Cascade Reverse Osmosis Air Conditioning System
New and more efficient cooling methods are needed to reduce building energy consumption and environmental impact. Buildings currently account for 72% of the nation's electricity use and 40% of our carbon dioxide (CO2) emissions each year, 5% of which comes directly from air conditioning. The refrigerants used in air conditioners are potent greenhouse gases (GHGs) that may contribute to global climate change. Because most cooling systems run on electricity, and most U.S. electricity comes from coal-fired power plants which produce CO2, there is a pressing need to support improvements that increase the efficiency of these technologies and reduce the use of GHG refrigerants.
Project Innovation + Advantages:
Battelle Memorial Institute is developing a new air conditioning system that uses a cascade reverse osmosis-based absorption cycle. Analyses show that this new cycle can be as much as 60% more efficient than vapor compression, which is used in 90% of air conditioners. Traditional vapor-compression systems use polluting liquids for a cooling effect. Absorption cycles use benign refrigerants such as water, which is absorbed in a salt solution and pumped as liquid—replacing compression of vapor. The refrigerant is subsequently separated from absorbing salt using heat for re-use in the cooling cycle. Battelle is replacing thermal separation of refrigerant with a more efficient reverse osmosis process.
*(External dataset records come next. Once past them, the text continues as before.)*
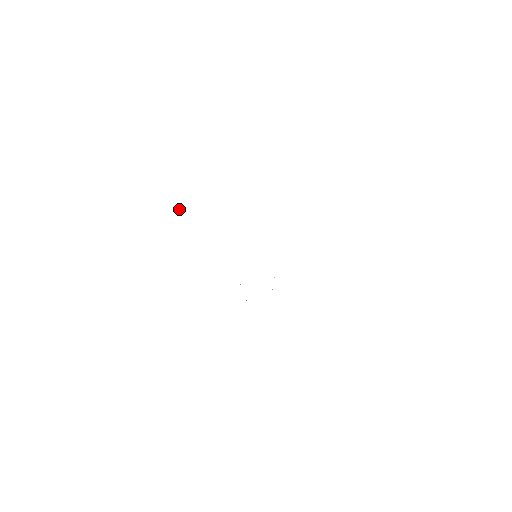
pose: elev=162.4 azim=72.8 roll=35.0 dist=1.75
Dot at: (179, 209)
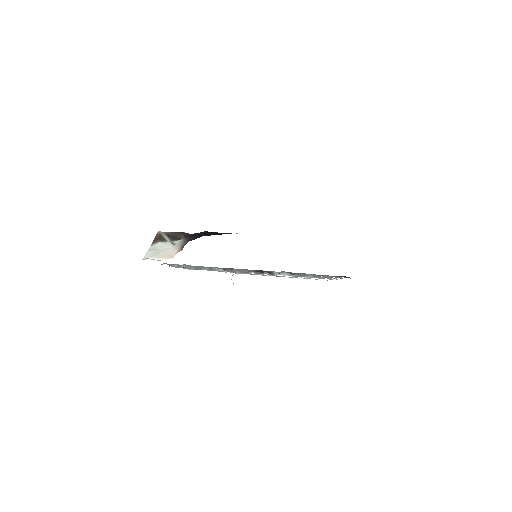
Dot at: (161, 260)
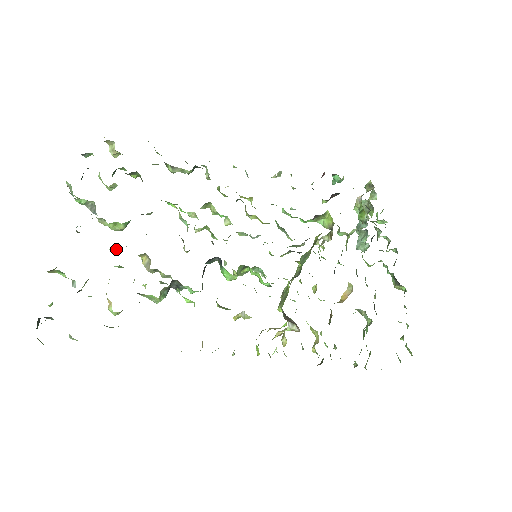
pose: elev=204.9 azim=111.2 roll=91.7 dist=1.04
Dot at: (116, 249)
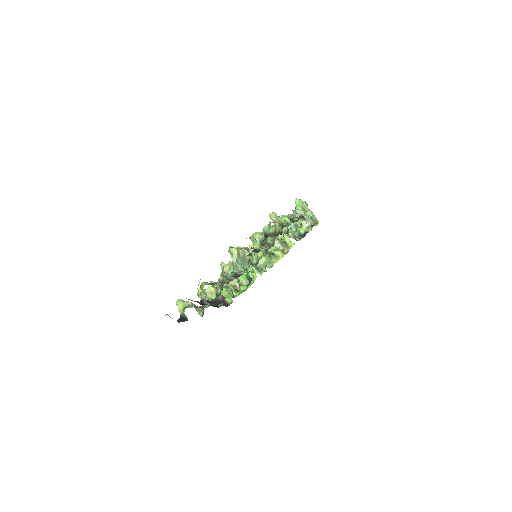
Dot at: occluded
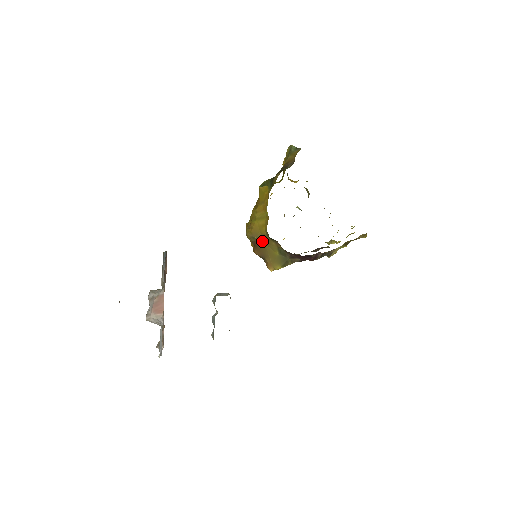
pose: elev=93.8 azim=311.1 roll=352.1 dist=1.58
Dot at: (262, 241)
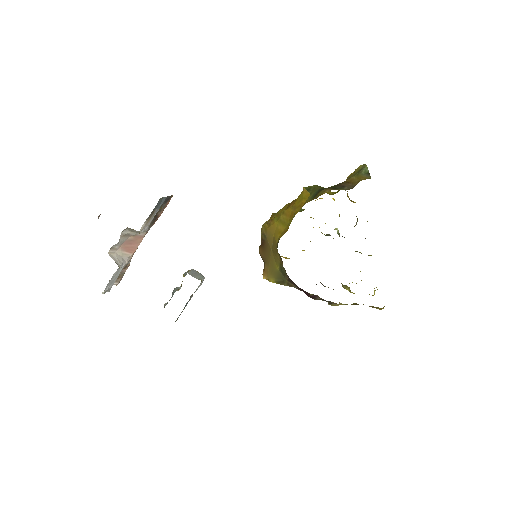
Dot at: (270, 246)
Research has shown that the cycle is possible, but further investment will be needed to reduce the number of cascade reverse osmosis stages and therefore cost.
If successful, Battelle would provide an efficient cooling cycle.
Increased energy efficiency would decrease U.S. energy demand and reduce reliance on fossil fuels—strengthening U.S. energy security.
Refrigerants with polluting emissions could account for up to 10%-20% of global warming by year 2050. Battelle's technology could eliminate the use of these refrigerants.
Widespread adoption of this technology could reduce energy consumption for air conditioning of buildings—providing consumers with cost savings on energy bills.